Of course, the trick is to answer the first question accurately. Leaders must exercise a number of leadership disciplines to collect the right information to answer the question about what is really going on. They must ask probing questions. They must listen attentively and without filters. They must give people the freedom to address concerns openly and honestly. In short, they must be authentic and encourage others to be authentic.

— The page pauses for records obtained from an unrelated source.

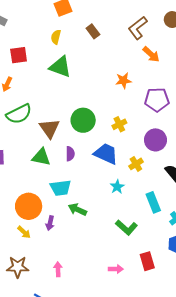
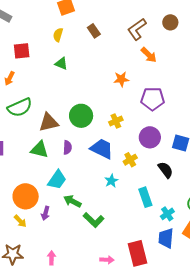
green triangle: (60, 67) -> (61, 64), size x0.6
brown triangle: (50, 128) -> (49, 122), turned 50
cyan trapezoid: (61, 188) -> (57, 180), turned -50
green L-shape: (126, 227) -> (94, 220), moved
red rectangle: (147, 261) -> (137, 253), size x1.4

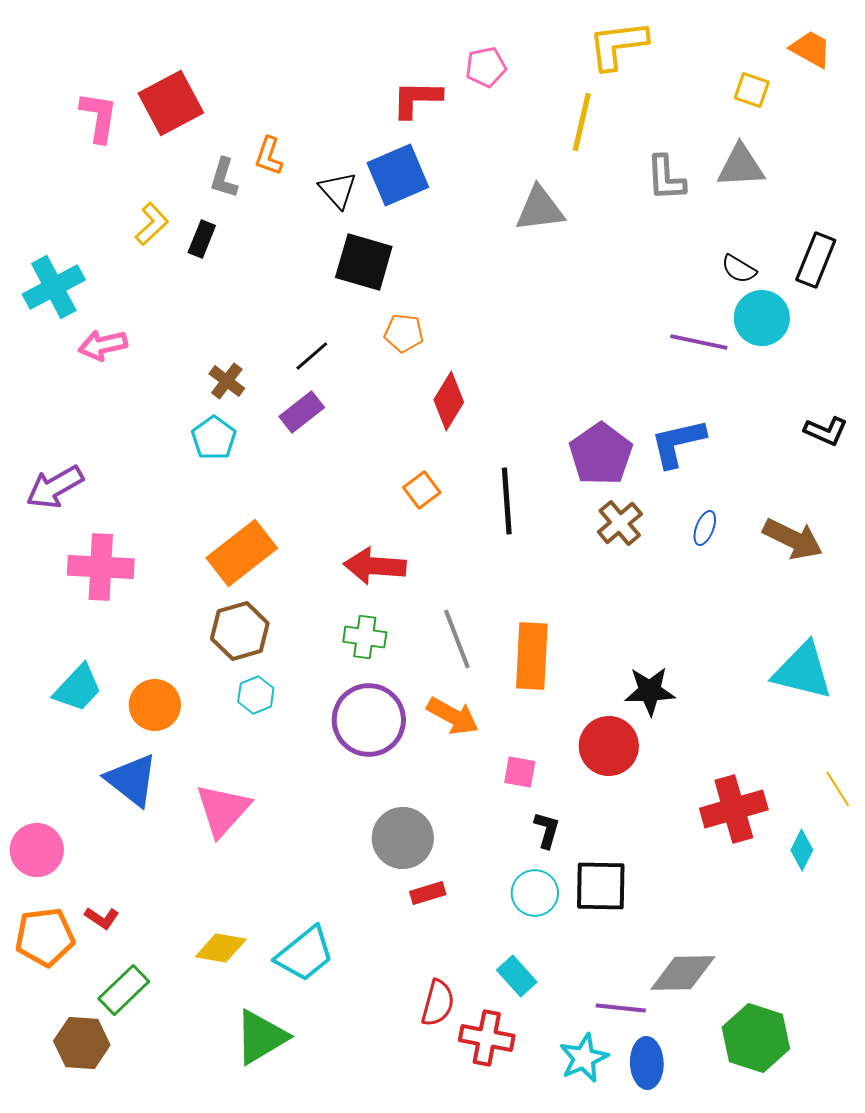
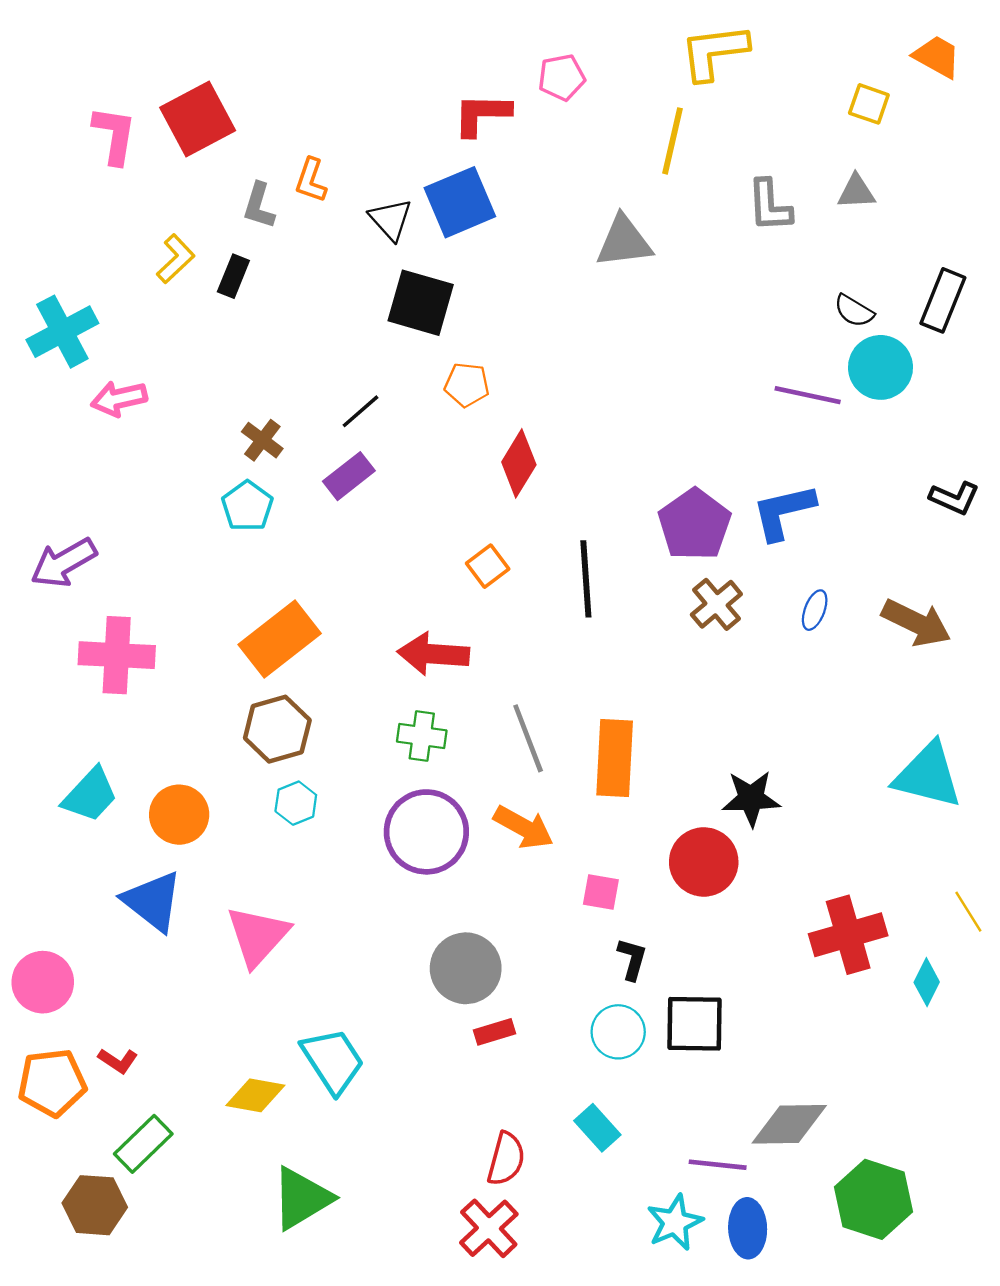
gray triangle: (741, 166) -> (856, 192), size x0.7
cyan trapezoid: (305, 954) -> (333, 1061), moved, turned -84
red cross: (487, 1038) -> (489, 1228), moved, turned 36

For example, imagine a scenario in which employees are complaining that recently implemented policies undermine their ability to do their best work and meet the customers’ needs. The leader correctly identifies this as an issue of Power. That is, the employees responsible for fulfillment of the policies and for care of the customer feel powerless. They have not been consulted in development of the policies. Decisions were “delivered from on high.” They complain that decision makers don’t really understand what it takes to get the job done. These all affect employee energy, motivation, and sense of control. (By the way, this is a description of an actual organizational problem I recently encountered with a client. I would love to see you post a comment sharing your organizational challenges and your diagnosis.)
Having collected this information and identified this as a problem of Power, the leader now needs to address the second question: “What should we do about it?” To answer this question, the leader consults the Action Wheel and backs up a step. In this case, that puts the focus on Mission. Properly implemented, Mission will drive authentic action in organizational Power systems. Since the diagnosis is that there is a problem with Power, corrected action needs to take place in the Mission.
What is the correct action? The answer to that is highly situational. In the actual scenario my example came from, there are problems with leadership not adequately making strong ties between the organization’s purposes and goals and the policies that were implemented. In this case, a more complete diagnosis would also indicate a lack of confidence in Purpose — there is a lack of direction in the senior leadership. The Action Wheel indicates that leaders need to visit corrective action in the area of meaning
As I noted, this is merely an introduction to Terry’s Action Wheel concept. There is enough information here for you to try some informal experimentation in your organization. When you next encounter a problem (just wait a few minutes — another email or phone call is coming!), try out the Action Wheel model. Start by asking and accurately answering “What is really going on here?” Then, identify where that falls on the Action Wheel and back up a step to generate ideas for correct action.
Please post your comments to share your experiences with the Action Wheel. I would also like to hear other ideas for diagnosing problems and resolving them.
1: Terry, Robert W. 1993. Authentic Leadership: Courage in Action. San Francisco, CA: Jossey-Bass.
2: Most of the information for this article comes from chapter 5 in Terry’s book. Significant insights and contribution are also realized from chapter 10 of Northouse, Peter G. 2010. Leadership: Theory and Practice. 5th ed. Thousand Oaks, CA: Sage.